Sure, you can use the rules if you just assume they’re supposed to work in a way that makes sense and run them accordingly. But that’s not a defense of the way they’re written. The actual RAW very plainly implies that either the Hide action makes you impossible to find by sight alone, or the Invisibility spell does not. This doesn’t prevent a competent DM from recognizing that this probably wasn’t intended, and running stealth according to their intuition instead of according to RAW. But it’s a definite fault in RAW that such a ruling is necessary. It would have been easy to write the rule in a way that actually functioned the way they obviously intended it to.
As I already mentioned: stating that you are translucent in the spell description had helped.
Also a reminder that you need to try and stay unfound for you to stay invisible would not have been wasted words. Or a DM determines if someone notices you at the end of your turn of you are not concealed or behind cover.

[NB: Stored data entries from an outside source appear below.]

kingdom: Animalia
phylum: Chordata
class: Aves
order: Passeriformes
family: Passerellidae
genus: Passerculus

I do reject your assessment that it is RAW that the hide action and the invisibility spell works similar. They have different conditions when the invisible condition ends. The spell does not say that you stop benefitting from the invisible condition* anymore when you are found.
So even if you deduce the location of someone who benefits from the invisibility spell with sight (leaving trails, carrying a light source, leaving a hole in an otherwise foggy area, detect magic?), they still benefit from the invisible condition. Actually since the spell does not even say you are translucent, we don't know how it works. Maybe the eyes actually perceive the enemy. But it makes people immediately forget the invisible person is there. (let me look up if it is an illusion or a transmutation spell... school of illusion).
If yoi deduce the location of someone benefitting from the invisible condition by hiding, being visibly in front of you ends the condition.
*also here is the rules thext for invisible:
While you have the Invisible condition, you experience the following effects.
Surprise. If you’re Invisible when you roll
Initiative, you have
Advantage on the roll.
Concealed. You aren’t affected by any effect that requires its target to be seen unless the effect’s creator can somehow see you. Any equipment you are wearing or carrying is also concealed.
Attacks Affected. Attack rolls against you have
Disadvantage, and your attack rolls have Advantage. If a creature can somehow see you, you don’t gain this benefit against that creature.
Nothing in it says RAW, that you can't actually be seen. You are just concealed. And if someone can somehow see you (in the hide case, by looking at you if you don't try not to be seen) the condition bears no benefit.